--- START ---
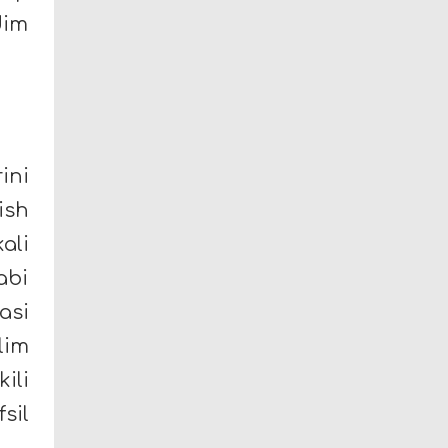
dim
ini
ish
ali
abi
asi
lim
ili
sil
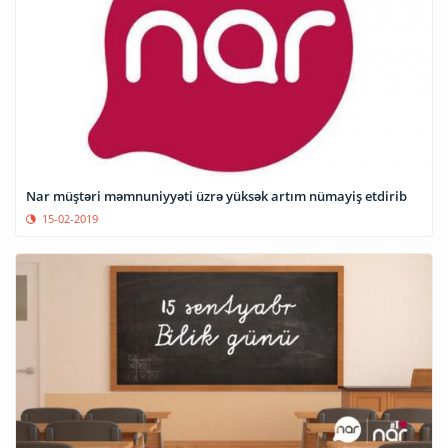
Nar müştəri məmnuniyyəti üzrə yüksək artım nümayiş etdirib
15-02-2019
--- END ---
=== EXERCISE DIRECTIONS ===
Format every line of text read from the items as a Markdown table with two columns, Row and Line, numbering the rows in order and leaving out any blank lines. Leave the pictures out of the answer.

=== EXPECTED OUTPUT ===
| Row | Line |
|---|---|
| 1 | dim |
| 2 | ini |
| 3 | ish |
| 4 | ali |
| 5 | abi |
| 6 | asi |
| 7 | lim |
| 8 | ili |
| 9 | sil |
| 10 | Nar müştəri məmnuniyyəti üzrə yüksək artım nümayiş etdirib |
| 11 | 15-02-2019 |